Política
É possivel eleger Fernando Filho e Miguel Coelho como deputados federais?
Estratégia é a mais assertiva?

Um dos temas mais discutidos no Vale do São Francisco é a audácia do grupo liderado por Fernando Bezerra Coelho em apresentar dois de seus filhos para o mesmo cargo nas eleições de 2026. A questão que se coloca é: será possível eleger ambos? A resposta é afirmativa; a estratégia pode funcionar, já que a família Bezerra Coelho possui um sólido capital político para tentar essa façanha. Com um capital político consolidado, uma forte base financeira e uma base eleitoral construída ao longo de décadas, a família tem potencial para alcançar sucesso com as duas candidaturas a deputado federal recentemente lançadas nas eleições de 2026.

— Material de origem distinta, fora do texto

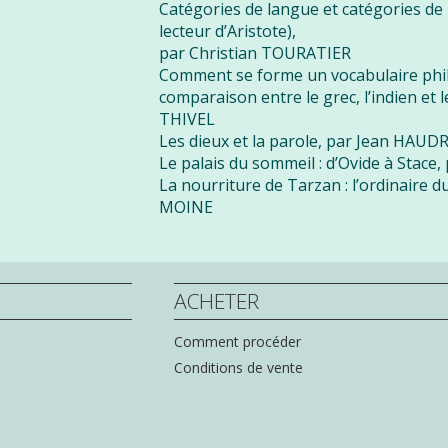
Catégories de langue et catégories de
lecteur d’Aristote),
par Christian TOURATIER
Comment se forme un vocabulaire phil
comparaison entre le grec, l’indien et 
THIVEL
Les dieux et la parole, par Jean HAUD
Le palais du sommeil : d’Ovide à Stac
La nourriture de Tarzan : l’ordinaire 
MOINE
ACHETER
Comment procéder
Conditions de vente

Fernando Filho, do partido União Brasil, está em busca de seu sexto mandato consecutivo. Já Miguel Coelho, também está no União Brasil e ex-prefeito de Petrolina, entrou na disputa pela Câmara Federal depois de não conseguir consolidar espaço para disputar o Senado.
Por que pode dar certo?
Estratégia de descentralização: Para evitar competição interna por votos, a família optou por uma divisão geográfica bem definida. Fernando Filho decidiu ampliar sua campanha além de Petrolina, buscando apoio em outras áreas e municípios do estado.
O foco de Miguel em Petrolina: Enquanto seu irmão trabalha em outras regiões, Miguel Coelho planeja concentrar esforços na forte base histórica da família no Sertão do São Francisco, onde teve uma gestão bem avaliada como prefeito.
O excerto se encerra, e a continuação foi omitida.